Extracted page text data >>
-------

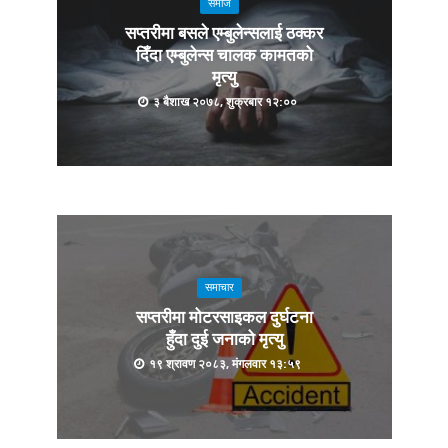
समाज
सप्तरीमा बसले एम्बुलेन्सलाई ठक्कर
दिँदा एम्बुलेन्स चालक कामतको
मृत्यु
३ बैशाख २०७८, शुक्रबार १२:००
समाचार
सप्तरीमा मोटरसाइकल दुर्घटना
हुँदा दुई जनाको मृत्यु
१९ श्रावण २०८३, मंगलवार १३:५९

-------

Written task >> Every entry above should be printed again exactly, except for the pictures.

Solution for this exercise >>
समाज
सप्तरीमा बसले एम्बुलेन्सलाई ठक्कर
दिँदा एम्बुलेन्स चालक कामतको
मृत्यु
३ बैशाख २०७८, शुक्रबार १२:००
समाचार
सप्तरीमा मोटरसाइकल दुर्घटना
हुँदा दुई जनाको मृत्यु
१९ श्रावण २०८३, मंगलवार १३:५९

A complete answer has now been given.